Search terms report could also be hiding keywords you didn't know were profitable - if you identify phrases which match your products or service and generate valuable conversions, add them to their own ad group with appropriate ads, bids and extensions.


Placements are not just for display - have you ticked the Search Partners and Display Network boxes on your Google ads account? What you need to know is if that traffic brings value or simply wastes your budget.


Device & demographics. Search terms have different intent and searches take place during different circumstances. You could be wasting money on a device which never converts, when you could have distributed that budget to your best performing devices. Its important to keep in mind that different search terms could have huge differences in performance - don't exclude a device from the whole campaign, unless if it doesn't work for any of your ad groups. If your account is structured in SKAGs, optimizing for devices should be easy-breezy.
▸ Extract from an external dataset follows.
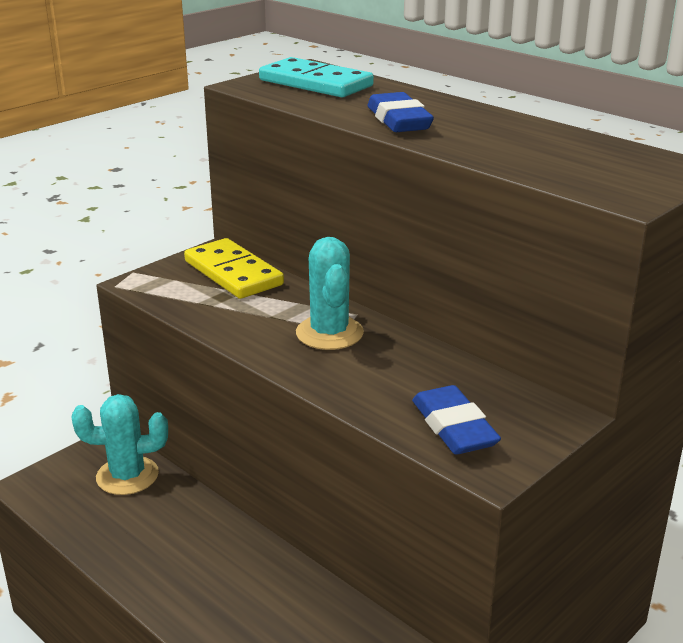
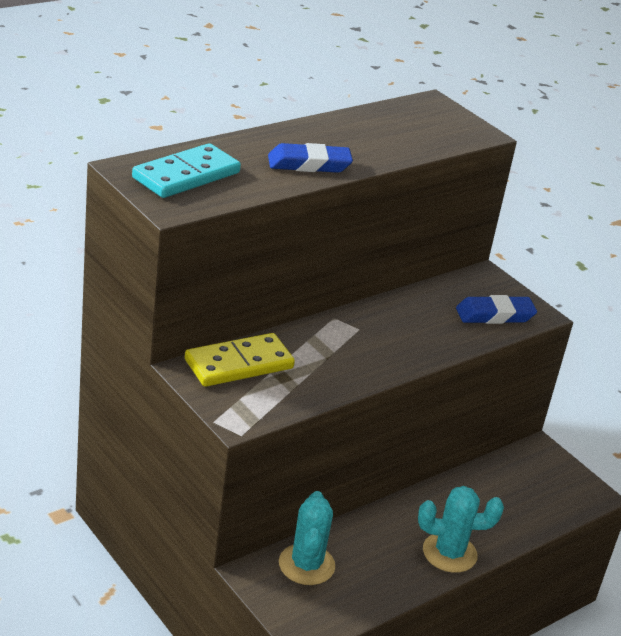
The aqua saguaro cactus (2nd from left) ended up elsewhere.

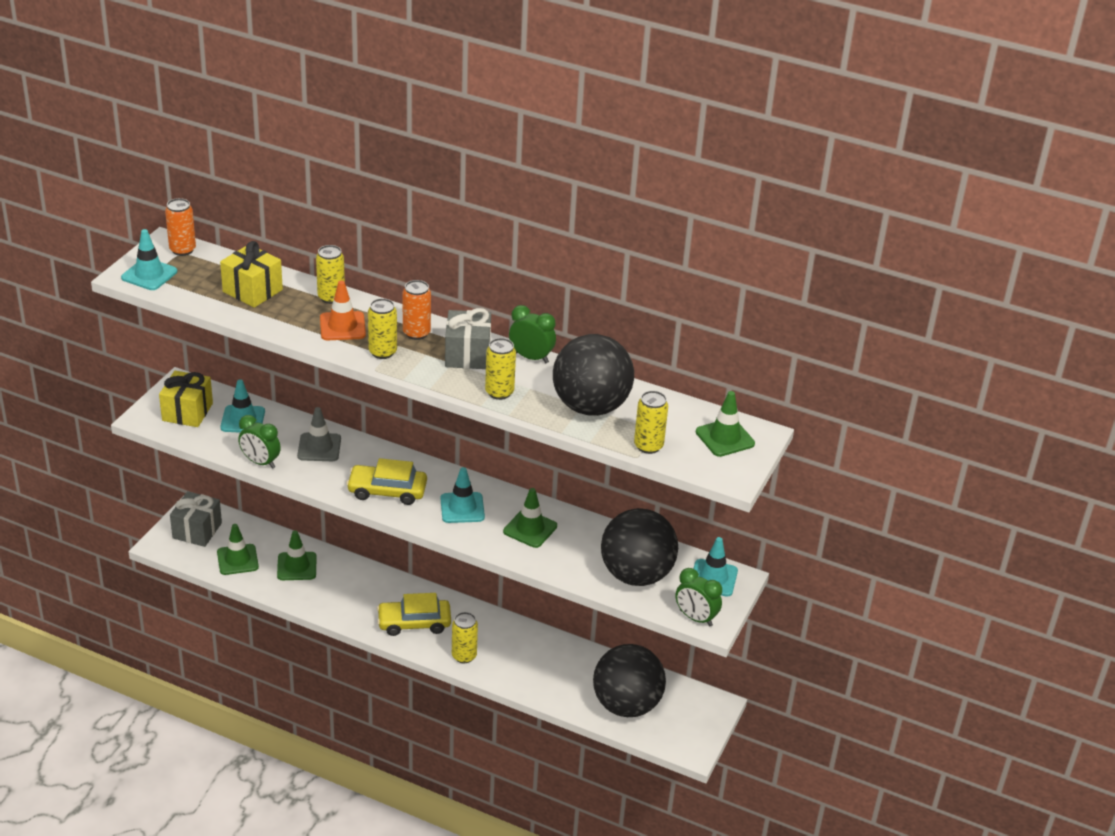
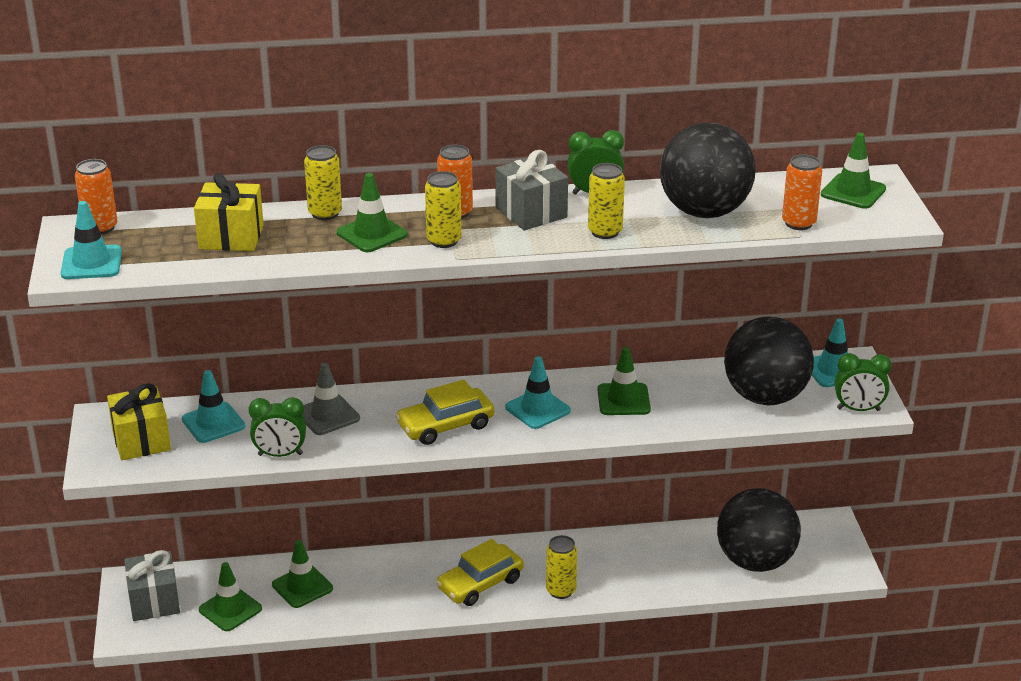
What was the orange safety cone turned into the leaf-green safety cone (3rd from left). What was the yellow soda can (5th from left) turned into the orange soda can (3rd from left).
We have taken over accounts for websites which were not mobile friendly - the account spend over £5,000 on mobile and got 0 conversions in the space of 14 days.The previous account manager failed to check whether the website was responsive and website owners forgot to mention.


If you are a PPC manager and just took over a new client, inspect it on different devices - losing conversions due to poor speed or a non-responsive site would raise questions like 'Why aren't the ads working?' Here is another example of a campaign we took over, client's service charges no more than £200.

Another report some account managers tend to overlook is demographics - this includes age, gender and income levels for some countries. Even if your product isn't gender specific, you might find that certain terms have better conversions among a certain age group or gender. Adjusting bids for demographics is another easy win when looking to maximise your PPC budget. As you can see below, visitors aged 18-24 have never converted, yet there was no bid adjustment to exclude them.


Demographic adjustments don't end with bid tweaks - customise the messaging for each age range or gender. We already know that certain generations would prefer security over low price, while others are after fast results and low costs. Is your product to be used by women but mostly purchased by men as a gift? Think about your target audiences, check your data and performance and customise your ad copy and landing pages for the best user experience and optimal conversion rates.


Audiences. You can adjust your search campaign bids based on the audience's detailed demographics, interests, what they're actively planning or how they interacted with your website. This includes returning visitors, as well as custom intent audiences and detailed demographics such as marital status, income level, parental status, education and home ownership status. Imagine the possibilities and optimal results you would achieve if you combine bidding on your best keywords and perfect buyer persona.


Audience targeting, combined with the correct placement and display keywords are one of the keys to a successful display campaign using Google Ads.


By using Search Audiences, you can also exclude returning visitors from your PPC campaigns and target them by different means or bid even higher on those who are close to completing a purchase. Excluding returning visitors from your PPC also excludes competitor clicks.


Remarketing. Whether you choose Display Ads only or have an omnichannel approach to reaching existing clients and visitors, remarketing is an excellent choice when you're looking to maximize your PPC budget. Remarketing ads help you stay in the buyers' mind while they consider your offer, do price comparison checks or simply wait for a better time to purchase.


Tailor your remarketing based on how users interacted with your website - exclude those who bounced off immediately, match the messaging to the service or products your visitors engaged with and cap the frequency of impressions.